Spitze der Sozialdemokraten im EU-Parlament empfiehlt Ja zu von der Leyen

Trotz Widerstands der SPD hat die Führung der sozialdemokratischen Fraktion im Europaparlament eine Wahlempfehlung für die nominierte EU-Kommissionspräsidentin Ursula von der Leyen (CDU) abgegeben. "Wir unterstützen von der Leyen, teilte die Fraktionsspitze am Dienstagnachmittag über Twitter mit. Die Fraktion werde aber darüber wachen, ob sie ihre "progressiven Zusagen" einhalte.
Gegen die Nominierung der CDU-Politikerin sprachen sich bei einer Fraktionssitzung am Nachmittag einem Sprecher zufolge neben den 16 SPD-Abgeordneten auch Parlamentarier aus Frankreich, Belgien, Polen und anderen Ländern aus. Insgesamt könnten demnach rund 50 Sozialdemokraten von der Leyen ablehnen und hundert andere für sie stimmen.
Auf Unterstützung kann die 60-Jährige auch bei den Liberalen hoffen. Fraktionschef Dacian Ciolos erklärte auf Twitter, die liberale Fraktion Renew Europe werde für die CDU-Politikerin stimmen. Nach Angaben aus Fraktionskreisen dürften fast alle der 108 Mitglieder der Gruppe dieser Empfehlung folgen.
Außerdem kann von der Leyen in ihrer konservativen Europäischen Volkspartei (EVP) mit einer sehr großen Mehrheit rechnen. Die EVP stellt mit 182 Abgeordneten die größte Fraktion im Europaparlament. Einen Sprecher zufolge waren am Dienstag alle anwesend. Aus EVP-Fraktionskreisen verlautete, es könne nicht ganz ausgeschlossen werden, dass "einige wenige" Abgeordnete von der Leyen ihre Zustimmung verweigern.
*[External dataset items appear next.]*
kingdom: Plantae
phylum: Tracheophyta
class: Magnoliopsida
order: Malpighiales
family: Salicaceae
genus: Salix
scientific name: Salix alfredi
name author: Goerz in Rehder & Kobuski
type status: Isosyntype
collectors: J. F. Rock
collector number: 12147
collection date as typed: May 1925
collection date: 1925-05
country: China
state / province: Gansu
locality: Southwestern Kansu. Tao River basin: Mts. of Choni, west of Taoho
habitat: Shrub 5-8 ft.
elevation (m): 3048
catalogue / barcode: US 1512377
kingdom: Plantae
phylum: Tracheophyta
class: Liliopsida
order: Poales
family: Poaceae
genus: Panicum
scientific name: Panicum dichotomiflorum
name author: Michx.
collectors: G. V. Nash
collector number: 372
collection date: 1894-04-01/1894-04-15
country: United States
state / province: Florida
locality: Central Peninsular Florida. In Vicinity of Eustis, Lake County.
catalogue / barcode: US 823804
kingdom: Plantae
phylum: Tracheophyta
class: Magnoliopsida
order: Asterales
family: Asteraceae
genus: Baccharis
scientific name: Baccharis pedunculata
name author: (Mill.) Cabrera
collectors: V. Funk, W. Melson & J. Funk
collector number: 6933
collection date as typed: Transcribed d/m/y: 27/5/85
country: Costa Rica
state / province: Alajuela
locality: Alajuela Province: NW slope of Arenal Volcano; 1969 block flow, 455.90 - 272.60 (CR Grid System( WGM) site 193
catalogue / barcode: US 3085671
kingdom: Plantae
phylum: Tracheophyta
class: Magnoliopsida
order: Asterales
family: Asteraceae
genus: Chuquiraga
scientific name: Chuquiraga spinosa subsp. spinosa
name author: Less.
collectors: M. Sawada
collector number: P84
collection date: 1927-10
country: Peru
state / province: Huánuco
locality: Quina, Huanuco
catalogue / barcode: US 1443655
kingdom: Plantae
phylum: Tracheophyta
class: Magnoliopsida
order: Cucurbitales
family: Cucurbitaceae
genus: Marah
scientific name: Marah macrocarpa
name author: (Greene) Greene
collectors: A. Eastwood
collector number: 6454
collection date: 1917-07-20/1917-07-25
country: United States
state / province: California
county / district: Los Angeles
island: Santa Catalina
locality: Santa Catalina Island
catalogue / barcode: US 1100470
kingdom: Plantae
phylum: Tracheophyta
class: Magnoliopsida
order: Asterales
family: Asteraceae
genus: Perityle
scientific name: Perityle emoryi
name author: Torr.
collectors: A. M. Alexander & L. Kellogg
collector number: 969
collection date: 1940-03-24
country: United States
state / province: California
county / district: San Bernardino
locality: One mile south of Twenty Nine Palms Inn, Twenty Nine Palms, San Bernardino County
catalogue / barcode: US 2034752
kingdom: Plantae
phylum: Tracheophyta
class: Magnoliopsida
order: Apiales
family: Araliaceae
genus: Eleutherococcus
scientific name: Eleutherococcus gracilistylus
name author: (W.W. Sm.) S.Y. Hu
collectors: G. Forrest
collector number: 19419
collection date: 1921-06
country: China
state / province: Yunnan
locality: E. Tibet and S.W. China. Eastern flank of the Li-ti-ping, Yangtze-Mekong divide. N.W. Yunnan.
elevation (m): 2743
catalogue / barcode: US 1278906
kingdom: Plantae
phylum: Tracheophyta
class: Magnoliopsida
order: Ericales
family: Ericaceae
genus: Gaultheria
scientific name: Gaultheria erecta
Eine Ablehnung haben auch Grüne und Linke angekündigt. Ob von der Leyen auch Stimmen aus der europakritischen EKR-Fraktion oder gar von den Rechtspopulisten der ID-Gruppe erhält, ist offen. In der EKR lehnen einem Sprecher zufolge vor allem die 26 Abgeordneten der polnischen Regierungspartei PiS die Kandidatin ab. Sie sind demnach über Äußerungen von der Leyens zur Rechtsstaatlichkeit verärgert.
Die Abstimmung findet am Abend (18.00 Uhr) im Straßburger Parlament statt. Es wird mit einem knappen Ergebnis gerechnet: Von der Leyen braucht für eine Ernennung zur Kommissionspräsidentin die Unterstützung von mehr als der Hälfte der 747 registrierten Abgeordneten in der Volksvertretung. Dies sind 374 Stimmen. Die Abstimmung erfolgt in geheimer Wahl, Parlamentarier sind damit de facto nicht an Wahlempfehlungen gebunden.